Q&A: ORCID Executive Director Laurel Haak
ORCID Executive Director Laurel Haak, who earned her PhD in neuroscience from the Stanford School of Medicine, explains how the ORCID system can benefit researchers in the following Q&A with SfN.
SfN: What is an ORCID identifier and why should an SfN member register?
ORCID is a unique identifier for managing an individual’s research activities, ensuring you receive credit for your professional contributions. Whether you share your name with others, have changed your name, have authored work under variations of your name, or have a name expressed in multiple languages, your unique identifier distinguishes you from others and connects you with all of your research contributions.
Registration is free and takes less than 30 seconds. We provide tools to link to your existing papers, datasets, grants, and affiliations — and to propagate these linkages in large indexes including Scopus and Web of Science. The ORCID Registry supports multiple languages and character sets for both search and data entry, and your ORCID iD and associated data travel with you as you move from organization to organization.
ORCID ensures you get credit for your work. Your unique ORCID iD can be attached easily to your existing research contributions, such as papers, protocols, datasets, articles, presentations, and patents in workflows that researchers use on a regular basis, including grant applications, manuscript or abstract submissions, thesis completions, and data uploads. When you include your ORCID identifier in these workflows, it creates a validated connection between you and your work. It also means that others can find your work more easily.

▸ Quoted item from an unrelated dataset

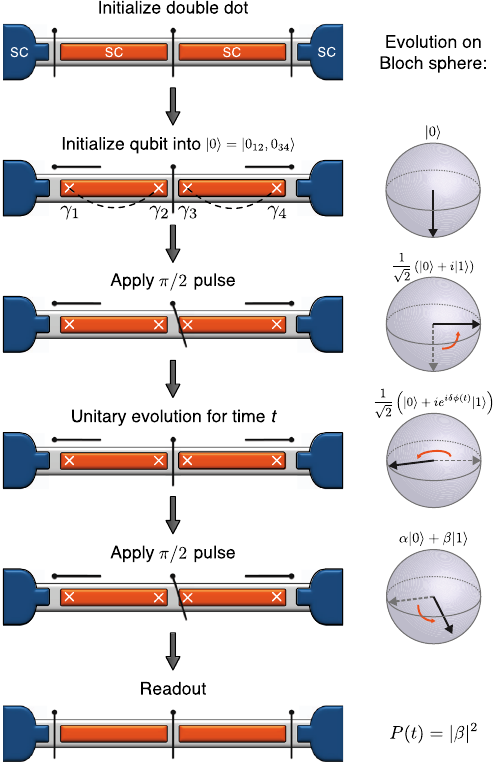
FIG. 10. Protocol for measuring the topological qubit ’ s dephas- ing time T 2 and oscillation frequency ω 0 . The left side illustrates the valve manipulations while the right shows the corresponding qubit orientation on the Bloch sphere. After initialization and a π = 2 pulse, the qubit unitarily evolves for time t . During this evolution, the relative phase between j 0 i and j 1 i changes by an amount δϕ ð t Þ set by ω 0 and time-dependent noise in the splitting of the qubit states. Crucially, the latter two factors are intimately related for the topological qubit because they are constrained by the same exponential suppression. After a second π = 2 pulse, the probability of measuring the j 1 i state is P ð t Þ ¼ j β j 2 ¼ 1 1 þ cos δϕ ð t Þ(cid:2) . Noise averaging gives Eq. (29), which simulta- 2 ½ neously probes both T 2 and ω 0 . The nontrivial connection between uniform quantities and fluctuations for the topological qubit implies the unusual scaling relation between ω 0 and 1 =T 2 in Eq. (31) that signifies topological protection. A similar scaling relation links T 1 and T 2 ; see Eq.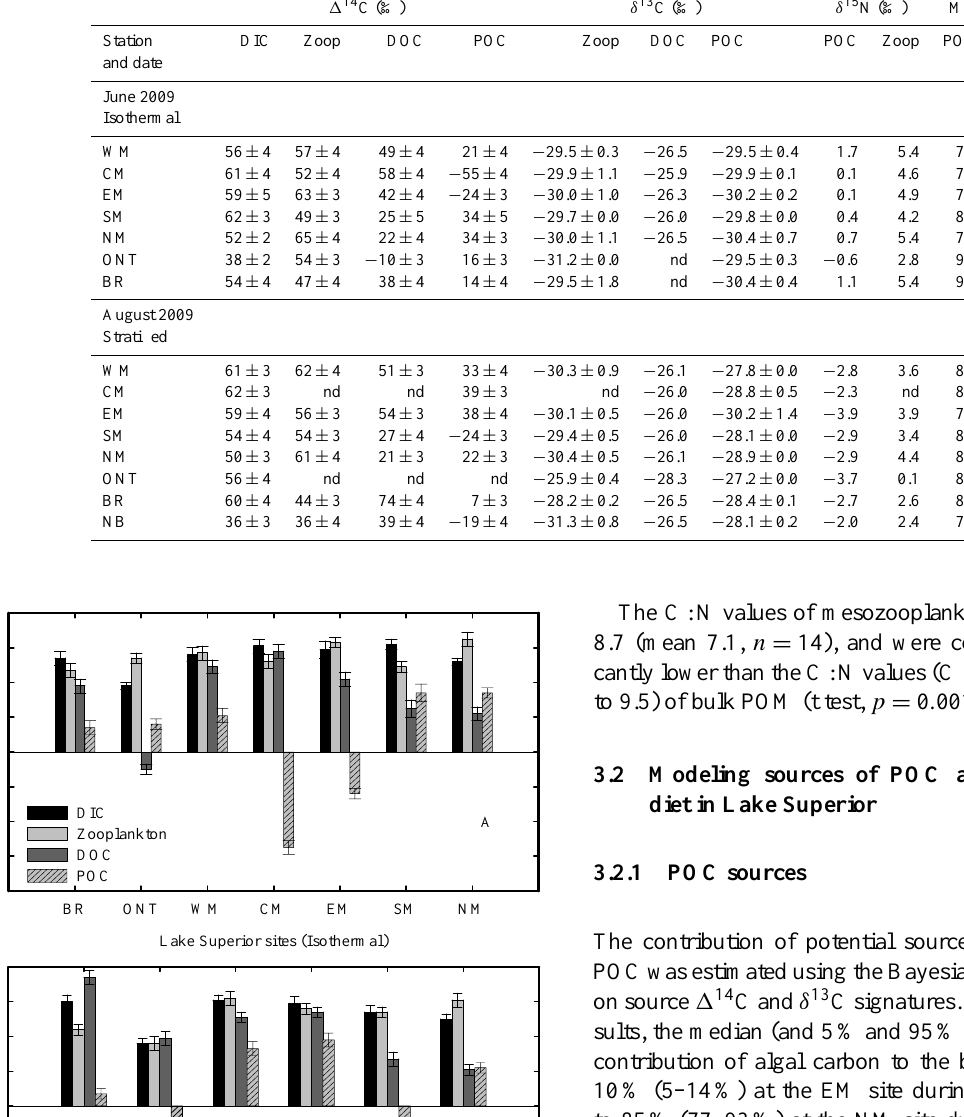
to 85 % (77–93 %) at the NM site during isothermal condi- tion (Table 3). The median contribution of terrestrial carbon to bulk POM ranged from 1 % (0.1–5 %) at EM site during isothermal condition to 19 % (2–47 %) at the WM site during stratification (Table 3). Sedimentary OC influence on bulk POM varied from a median of 10 % (2–15 %) during stratifi- cation at WM site to 87 % (84–91 %) during isothermal con- dition at EM site (Table 3). The average lake-wide (includ- Figure 2. Fig. 2. 1 14 C values for DIC, Mesozooplankton, DOC, and POC ing both seasons) median contributions of algal, terrestrial, samples in (A) the isothermal lake in June, and (B) the stratified sedimentary, and bacterial OC to the bulk POM were 58 %, lake in August 2009. 4 %, 34 %, and 2 % (Table 3), and the corresponding values with creek POC as terrestrial endmember were 58 %, 6 %, 32 %, and 3 %, respectively (Table 3). It should be noted that these model estimates change to 23 %, 28 %, 15 %, and 25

ORCID iDs can also be used to reduce the amount of data you need to type into forms. Why type in a bibliography if the data can automatically be pulled into the form using your ORCID iD?
SfN: How will ORCID help the neuroscience community as a whole?
Neuroscientists contribute a great deal to the research and discovery process. ORCID is working with publishers to ensure that ORCID iDs are collected and published with your papers — and that the publication repositories that many scientists use are searchable by ORCID iD. We are working with repositories to enable the collection of ORCID iDs when datasets, protein structures, and genetic sequences are deposited, ensuring that your contributions become citable. We are working with publishers to enable recognition of your peer review activities, and we support the Resource Identification Initiative to make locating the resources needed to carry out an experiment easier, supporting the scientific goal of reproducibility.
SfN: I already have an International Standard Name Identifier (ISNI). Is that related to ORCID? Should I have both?
ORCID is a hub that links together identifiers for researchers, your supporting organizations, and your work. ORCID and ISNI are collaborating organizations. You can link your ORCID iD to your ISNI and your other author identifiers, such as Researcher ID and Scopus Author ID, using free tools available through the ORCID Registry.
SfN: What are ORCID’s future plans?
We are working with funding organizations, associations, and universities to support the linkage and citation of research activities, including peer reviews, meeting presentations, research software, and datasets. We’d love to hear your ideas!